On August 31, 2001, the U.S. Court of Federal Claims issued a decision after trial upholding the
government’s default termination of the A-12 contract. In 2003, the Court of Appeals for the Federal
Circuit, finding that the trial court had applied the wrong legal standard, vacated the trial court’s 2001
decision and ordered the case sent back to the trial court for further proceedings. On May 3, 2007, the
U.S. Court of Federal Claims issued a decision upholding the government’s default termination of the
A-12 contract. We filed a Notice of Appeal on May 4, 2007 with the Court of Appeals for the Federal
Circuit. On June 2, 2009, the Court of Appeals rendered an opinion affirming the trial court’s 2007
decision sustaining the government’s default termination.
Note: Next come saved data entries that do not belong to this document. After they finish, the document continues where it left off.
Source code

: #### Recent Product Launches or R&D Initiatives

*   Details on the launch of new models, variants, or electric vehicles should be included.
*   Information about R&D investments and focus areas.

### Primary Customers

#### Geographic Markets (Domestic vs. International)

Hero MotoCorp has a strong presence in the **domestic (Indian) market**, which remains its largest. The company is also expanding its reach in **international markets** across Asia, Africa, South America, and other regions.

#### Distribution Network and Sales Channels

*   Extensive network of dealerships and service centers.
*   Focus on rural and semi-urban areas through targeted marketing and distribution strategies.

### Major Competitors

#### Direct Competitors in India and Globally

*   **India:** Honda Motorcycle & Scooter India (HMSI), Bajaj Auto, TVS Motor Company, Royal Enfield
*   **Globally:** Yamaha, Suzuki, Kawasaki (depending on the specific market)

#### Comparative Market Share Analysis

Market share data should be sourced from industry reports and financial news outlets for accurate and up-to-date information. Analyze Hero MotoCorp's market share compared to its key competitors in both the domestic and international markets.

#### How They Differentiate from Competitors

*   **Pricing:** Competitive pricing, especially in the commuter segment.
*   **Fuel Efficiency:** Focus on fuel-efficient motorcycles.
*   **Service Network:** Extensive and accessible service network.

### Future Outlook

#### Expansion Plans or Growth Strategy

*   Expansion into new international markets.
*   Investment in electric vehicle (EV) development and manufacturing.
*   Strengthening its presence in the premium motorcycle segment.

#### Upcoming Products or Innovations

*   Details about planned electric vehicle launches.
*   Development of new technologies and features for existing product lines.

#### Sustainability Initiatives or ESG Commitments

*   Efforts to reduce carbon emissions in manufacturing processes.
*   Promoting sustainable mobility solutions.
On August 14, 2009, we filed a Combined
Petition for Panel Rehearing and for Rehearing En Banc in the Court of Appeals for the Federal Circuit.
On November 24, 2009, the Court denied our Combined Petition. On September 28, 2010, the U.S.
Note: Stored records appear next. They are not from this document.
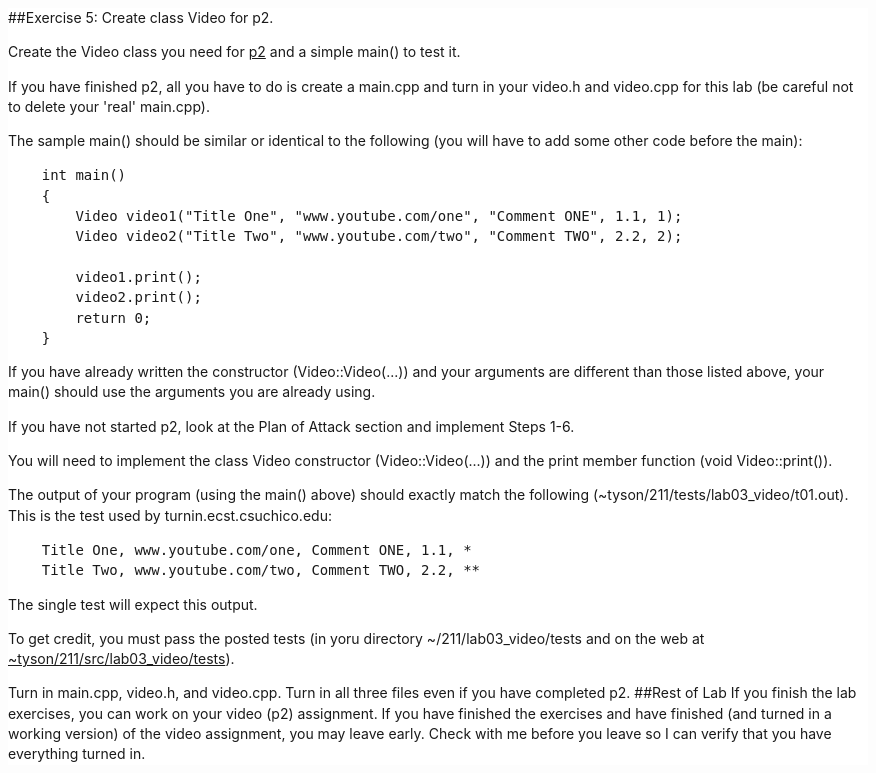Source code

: ##Exercise 5: Create class Video for p2.

Create the Video class you need for [p2](https://github.com/CSUChico-CSCI211/CSCI211-Course-Materials/blob/master/Assignments/VideoRatingSystem.md "P2") and a simple main() to test it.

If you have finished p2, all you have to do is create a main.cpp and turn in your video.h and video.cpp for this lab (be careful not to delete your 'real' main.cpp).

The sample main() should be similar or identical to the following (you will have to add some other code before the main):

<pre>
	int main()
	{
	    Video video1("Title One", "www.youtube.com/one", "Comment ONE", 1.1, 1);
	    Video video2("Title Two", "www.youtube.com/two", "Comment TWO", 2.2, 2);

	    video1.print();
	    video2.print();
	    return 0;
	}
</pre>

If you have already written the constructor (Video::Video(...)) and your arguments are different than those listed above, your main() should use the arguments you are already using.

If you have not started p2, look at the Plan of Attack section and implement Steps 1-6.

You will need to implement the class Video constructor (Video::Video(...)) and the print member function (void Video::print()).

The output of your program (using the main() above) should exactly match the following (~tyson/211/tests/lab03_video/t01.out). This is the test used by turnin.ecst.csuchico.edu:

<pre>
	Title One, www.youtube.com/one, Comment ONE, 1.1, *
	Title Two, www.youtube.com/two, Comment TWO, 2.2, **
</pre>

The single test will expect this output.

To get credit, you must pass the posted tests (in yoru directory ~/211/lab03_video/tests and on the web at [~tyson/211/src/lab03_video/tests](http://www.ecst.csuchico.edu/~tyson/classes/211.f15/labs/lab03.html)).

Turn in  main.cpp, video.h, and video.cpp.  Turn in all three files even if you have completed p2.
##Rest of Lab
If you finish the lab exercises, you can work on your video (p2) assignment.  If you have finished the exercises and have finished (and turned in a working version) of the video assignment, you may leave early.  Check with me before you leave so I can verify that you have everything turned in.

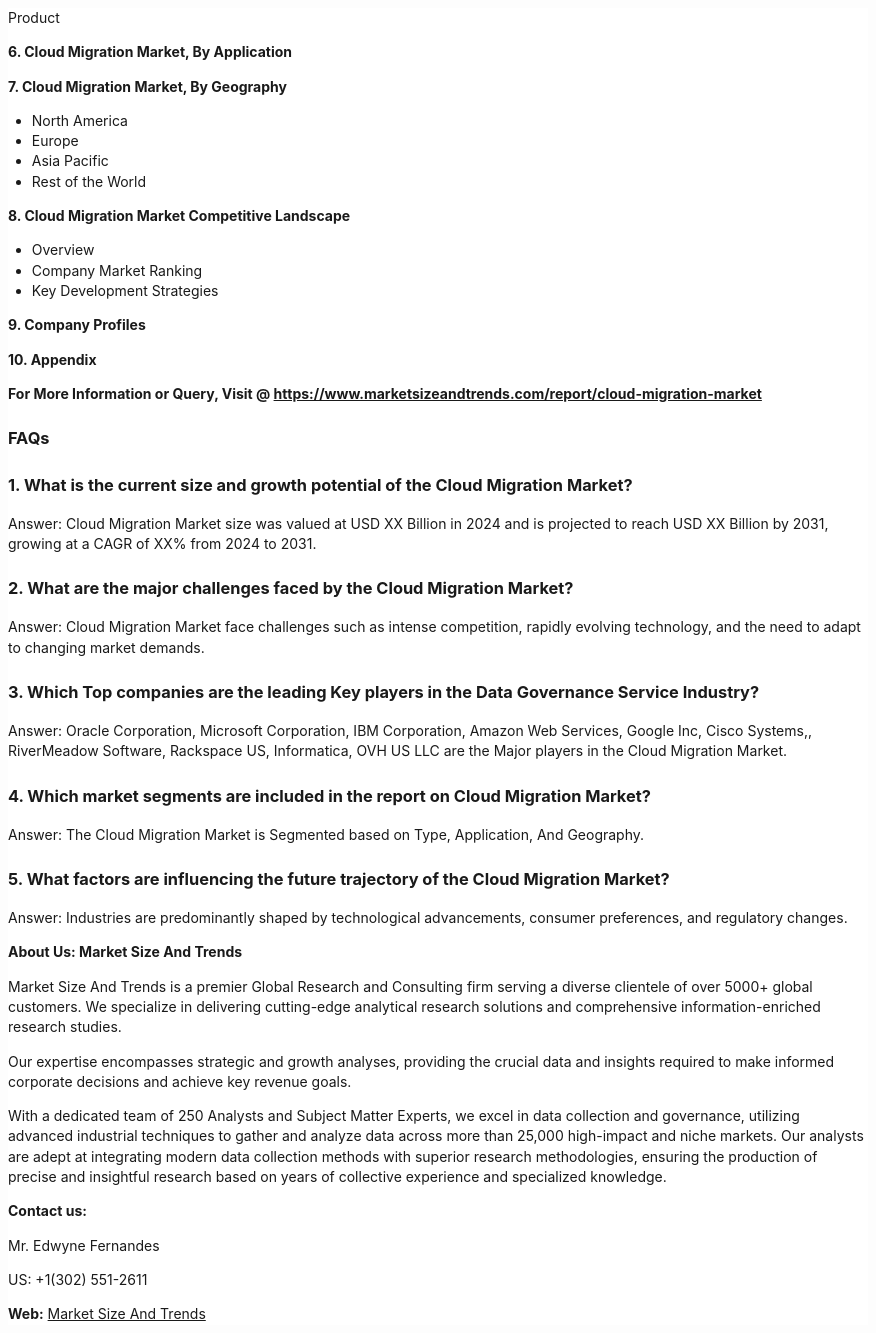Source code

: Product</span></strong></p></div><div class="" data-test-id=""><p><strong><span class="">6. Cloud Migration Market, By Application</span></strong></p></div><div class="" data-test-id=""><p><strong><span class="">7. Cloud Migration Market, By Geography</span></strong></p></div><div class="" data-test-id=""><ul><li><span class="">North America</span></li><li><span class="">Europe</span></li><li><span class="">Asia Pacific</span></li><li><span class="">Rest of the World</span></li></ul></div><div class="" data-test-id=""><p><strong><span class="">8. Cloud Migration Market Competitive Landscape</span></strong></p></div><div class="" data-test-id=""><ul><li><span class="">Overview</span></li><li><span class="">Company Market Ranking</span></li><li><span class="">Key Development Strategies</span></li></ul></div><div class="" data-test-id=""><p><strong><span class="">9. Company Profiles</span></strong></p></div><div class="" data-test-id=""><p><strong><span class="">10. Appendix</span></strong></p></div><div class="" data-test-id=""><p><strong><span class="">For More Information or Query, Visit @ <a href="https://www.marketsizeandtrends.com/report/cloud-migration-market" target="_blank">https://www.marketsizeandtrends.com/report/cloud-migration-market</a></span></strong></p></div><div class="" data-test-id=""><div class="article-main__content" data-test-id="publishing-text-block"><h3><strong><span class="">FAQs</span></strong></h3></div><div class="article-main__content" data-test-id="publishing-text-block"><h3><span class="">1. What is the current size and growth potential of the Cloud Migration Market?</span></h3></div><div class="article-main__content" data-test-id="publishing-text-block"><p><span class="font-[700]">Answer</span><span class="">: Cloud Migration Market size was valued at USD XX Billion in 2024 and is projected to reach USD XX Billion by 2031, growing at a CAGR of XX% from 2024 to 2031.</span></p></div><div class="article-main__content" data-test-id="publishing-text-block"><h3><span class="">2. What are the major challenges faced by the Cloud Migration Market?</span></h3></div><div class="article-main__content" data-test-id="publishing-text-block"><p><span class="font-[700]">Answer</span><span class="">: Cloud Migration Market face challenges such as intense competition, rapidly evolving technology, and the need to adapt to changing market demands.</span></p></div><div class="article-main__content" data-test-id="publishing-text-block"><h3><span class="">3. Which Top companies are the leading Key players in the Data Governance Service Industry?</span></h3></div><div class="article-main__content" data-test-id="publishing-text-block"><p><span class="font-[700]">Answer</span><span class="">: Oracle Corporation, Microsoft Corporation, IBM Corporation, Amazon Web Services, Google Inc, Cisco Systems,, RiverMeadow Software, Rackspace US, Informatica, OVH US LLC are the Major players in the Cloud Migration Market.</span></p></div><div class="article-main__content" data-test-id="publishing-text-block"><h3><span class="">4. Which market segments are included in the report on Cloud Migration Market?</span></h3></div><div class="article-main__content" data-test-id="publishing-text-block"><p><span class="font-[700]">Answer</span><span class="">: The Cloud Migration Market is Segmented based on Type, Application, And Geography.</span></p></div><div class="article-main__content" data-test-id="publishing-text-block"><h3><span class="">5. What factors are influencing the future trajectory of the Cloud Migration Market?</span></h3></div><div class="article-main__content" data-test-id="publishing-text-block"><p><span class="font-[700]">Answer:</span><span class="">&nbsp;Industries are predominantly shaped by technological advancements, consumer preferences, and regulatory changes.</span></p></div><p><strong><span class="">About Us: Market Size And Trends</span></strong></p></div><div class="" data-test-id=""><p><span class="">Market Size And Trends is a premier Global Research and Consulting firm serving a diverse clientele of over 5000+ global customers. We specialize in delivering cutting-edge analytical research solutions and comprehensive information-enriched research studies.</span></p></div><div class="" data-test-id=""><p><span class="">Our expertise encompasses strategic and growth analyses, providing the crucial data and insights required to make informed corporate decisions and achieve key revenue goals.</span></p></div><div class="" data-test-id=""><p><span class="">With a dedicated team of 250 Analysts and Subject Matter Experts, we excel in data collection and governance, utilizing advanced industrial techniques to gather and analyze data across more than 25,000 high-impact and niche markets. Our analysts are adept at integrating modern data collection methods with superior research methodologies, ensuring the production of precise and insightful research based on years of collective experience and specialized knowledge.</span></p></div><div class="" data-test-id=""><p><strong><span class="">Contact us:</span></strong></p></div><div class="" data-test-id=""><p><span class="">Mr. Edwyne Fernandes</span></p></div><div class="" data-test-id=""><p><span class="">US: +1(302) 551-2611<br /></span></p><p><span class=""><strong>Web:</strong> <a href="https://www.marketsizeandtrends.com/" target="_blank">Market Size And Trends</a></span></p></div>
Supreme Court granted our request to review the decision of the Court of Appeals. Oral argument was
held before the Supreme Court on January 18, 2011. We expect the U.S. Supreme Court to render a
decision in the case in 2011. On December 29, 2009, the Navy sent letters to the Team requesting
payment of $1,352 in unliquidated progress payments, plus applicable interest. On February 19, 2010,
the Navy sent a letter confirming that it would not pursue payment from the Team pending the U.S.
Supreme Court’s review of this matter.
We believe that the termination for default is contrary to law and fact and that the loss provision
established by McDonnell Douglas Corporation in 1990, which was supported by an opinion from
outside counsel, continues to provide adequately for the reasonably possible reduction in value of A-12
net contracts in process as of December 31, 2010. Final resolution of the A-12 litigation will depend on
the outcome of further proceedings or possible negotiations with the U.S. government. If after
reviewing the Court of Appeals’ decision, the U.S. Supreme Court determines, contrary to our belief,
that a termination for default was appropriate, we could incur an additional loss of up to $275,
consisting principally of $236 of remaining inventory costs. If the courts further hold that a money
judgment should be entered against the Team, we could be required to pay the U.S. government up to
one-half of the unliquidated progress payments of $1,350 plus statutory interest from February 1991
(currently totaling up to $1,530). In that event, our loss would total approximately $1,711 in pre-tax
charges. Should, however, the March 31, 1998 judgment of the U.S. Court of Federal Claims in favor
of the Team be reinstated, we could be entitled to receive payment of approximately $1,163, including
interest from June 26, 1991.
Employment and Benefits Litigation
We have been named as a defendant in two pending class action lawsuits filed in the U.S. District
Court for the District of Kansas, each related to the 2005 sale of our former Wichita facility to Spirit
AeroSystems, Inc. (Spirit). The first action involves allegations that Spirit’s hiring decisions following
the sale were tainted by age discrimination, violated the Employee Retirement Income Security Act
(ERISA), violated our collective bargaining agreements, and constituted retaliation. The case was
brought in 2006 as a class action on behalf of individuals not hired by Spirit. During the second quarter
of 2010, the court granted summary judgment in favor of Boeing and Spirit on all class action claims.